Another two hours in an examination room and a chest X-ray resulted in a diagnosis of nothing. The doctors and nurse were great, and said it's likely that some people feel some discomfort with a foreign body in their chest. Makes sense. I went home and did what I should have done when I was deciding whether to get the Porta-Cath or the PICC line: instead of Googling Porta-Cath vs. PICC line, I Googled "Porta-Cath hurts." Sure enough, I came up with blogs and discussion forums in which several people claimed their Porta-Caths were uncomfortable. The pains are quite infrequent now, though it still feels yucky.
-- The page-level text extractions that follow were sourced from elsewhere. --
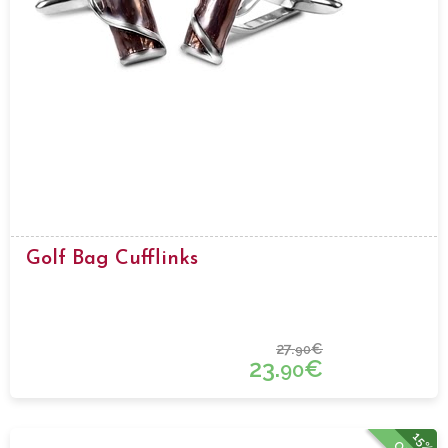
Golf Bag Cufflinks
27.
€
90
23.
€
90
15%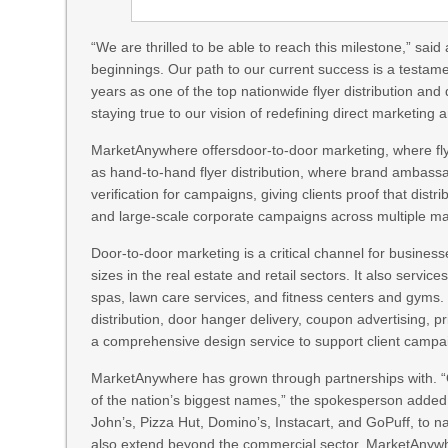
“We are thrilled to be able to reach this milestone,” 
beginnings. Our path to our current success is a testame
years as one of the top nationwide flyer distribution and
staying true to our vision of redefining direct marketin
MarketAnywhere offersdoor-to-door marketing, where flye
as hand-to-hand flyer distribution, where brand ambassa
verification for campaigns, giving clients proof that dis
and large-scale corporate campaigns across multiple ma
Door-to-door marketing is a critical channel for business
sizes in the real estate and retail sectors. It also servi
spas, lawn care services, and fitness centers and gyms.
distribution, door hanger delivery, coupon advertising, p
a comprehensive design service to support client campa
MarketAnywhere has grown through partnerships with. “O
of the nation’s biggest names,” the spokesperson adde
John’s, Pizza Hut, Domino’s, Instacart, and GoPuff, to na
also extend beyond the commercial sector. MarketAnywhe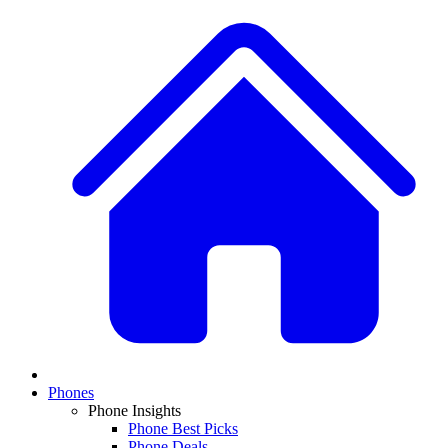
Phones
Phone Insights
Phone Best Picks
Phone Deals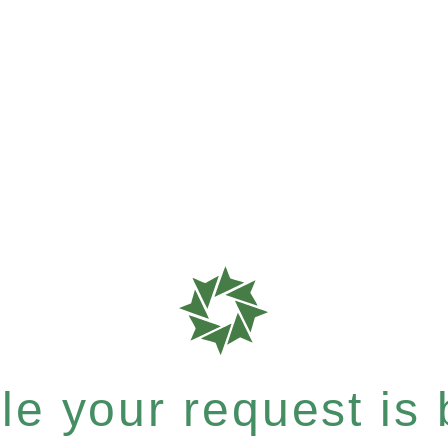
e your request is b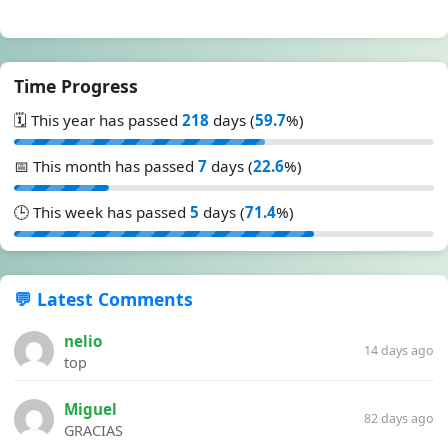
Time Progress
🗓️ This year has passed
218
days (
59.7
%)
📅 This month has passed
7
days (
22.6
%)
🕒 This week has passed
5
days (
71.4
%)
💬 Latest Comments
nelio
14 days ago
top
Miguel
82 days ago
GRACIAS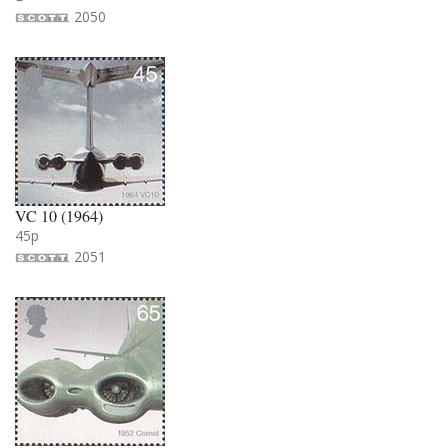
2050
VC 10 (1964)
45p
2051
I feel ashamed that I was angry at my sick companions in Emerg, but I really wasn't feeling well, and I had a meltdown once I was alone with Diane. At 10 p.m. we got out of the hospital, went across the street to Fran's and had a terrible meal with terrible service. But the Pollyanna moment was that it was the first time in many weeks that I'd been able to just go out to a restaurant with a friend, and that felt nice and normal. Since then I've been to another restaurant with my wheelchair, and it helped a lot.